2. Separation Benefits .
In consideration for acceptance of the terms contained in this
Agreement and the Waiver and Release of Claims attached as
Exhibit A, the Company shall (i) pay to Mr. Cunningham an
amount equal to his base salary as of the Separation Date (the
“ Termination Payment ”); (ii) pay
to Mr. Cunningham all accrued but unpaid amounts payable to
him under any employee benefit plan, including four (4) weeks
of weekly base salary in settlement of accrued vacation benefits,
and reimbursements for any unreimbursed expenses incurred in
accordance with the Companies’ policies prior to the
Separation Date (the “ Accrued Payment
”); and (iii) continue to provide Mr. Cunningham with
medical benefits on the same terms that would have otherwise
applied to him had he remained an active employee until the earlier
of (a) December 31, 2008 or (b) the date
Mr. Cunningham becomes eligible for medical benefits from a
subsequent employer (the “ Continued Medical
Benefits ”). In addition, the Company shall pay
Mr. Cunningham an incentive bonus for the fiscal year 2007,
based on the Companies’ actual performance through the end of
such fiscal year (pro rata if the Separation Date occurs before
December 31, 2007) (the “ Incentive
Payment ,” collectively with the Termination Payment,
Accrued Payment and Continued Medical Benefits, the “
Separation Benefits ”). The Company’s
obligation to pay Mr. Cunningham the Termination Payment and
Incentive Payment, to provide him Continued Medical Benefits and to
provide the benefits set forth in Section 3 below shall, in
each case, be conditioned upon: (i) Mr. Cunningham’s
continued compliance with his obligations under the Noncompetition
Agreement, (ii) Mr. Cunningham’s execution, delivery and
non-revocation of the Waiver and Release of Claims and (iii)

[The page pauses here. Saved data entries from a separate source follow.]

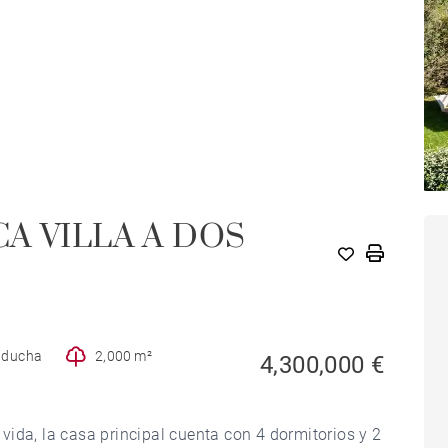
A VILLA A DOS
e ducha
2,000 m²
4,300,000 €
ida, la casa principal cuenta con 4 dormitorios y 2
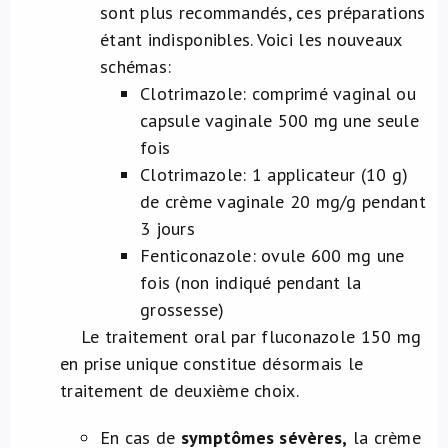
sont plus recommandés, ces préparations
étant indisponibles. Voici les nouveaux
schémas:
Clotrimazole: comprimé vaginal ou
capsule vaginale 500 mg une seule
fois
Clotrimazole: 1 applicateur (10 g)
de crème vaginale 20 mg/g pendant
3 jours
Fenticonazole: ovule 600 mg une
fois (non indiqué pendant la
grossesse)
Le traitement oral par fluconazole 150 mg
en prise unique constitue désormais le
traitement de deuxième choix.
En cas de
symptômes sévères,
la crème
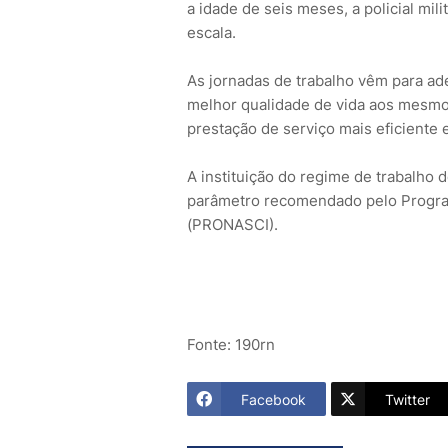
a idade de seis meses, a policial mil
escala.
As jornadas de trabalho vêm para ad
melhor qualidade de vida aos mesmo
prestação de serviço mais eficiente e
A instituição do regime de trabalho 
parâmetro recomendado pelo Progra
(PRONASCI).
Fonte: 190rn
Facebook
Twitter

Mr. Cunningham’s continued compliance with his
obligations under this Agreement. The Separation Benefits shall be
subject to any and all applicable withholding taxes or other
amounts required by law to be withheld. The Termination Payment
shall be paid in installments on the Companies’ regular
payroll dates occurring during the twelve (12) month period
immediately following the effectiveness of the Waiver and Release
of Claims. The Incentive Payment shall be paid in 2008 at the time
Companies ordinarily pay incentive bonuses to its executives with
respect to the fiscal year in which the Separation Date occurs. The
Accrued Payment shall be paid within thirty (30) days following the
Separation Date. The Separation Benefits shall continue to be paid
and provided until the dates provided herein if Cunningham dies
prior thereto.
3. Stock Options .
Subject to Section 2 hereof, on January 1, 2008
Mr. Cunningham shall vest with respect to 3.026 of the shares
subject to the Nonqualified Stock Option Agreement, dated as of
February 27, 2007, between Holding I and Mr. Cunningham
(the “ 2007 Option Grant ”) if the EBITDA
vesting conditions with respect to such shares are satisfied. With
respect to the portion, if any, of the 2007 Option Grant which
becomes vested, and the portion of the options which are vested
pursuant to the Nonqualified Option Agreement for Employees, dated
as of May 1, 2006, between Holding I and Mr. Cunningham
(the “ 2006 Option Grant ”),
Mr. Cunningham may exercise such vested portion until the date
six (6) months following the Separation Date.
4. Release of Claims .
Mr. Cunningham shall sign the Waiver and Release of Claims
attached hereto as Exhibit A on the Separation Date.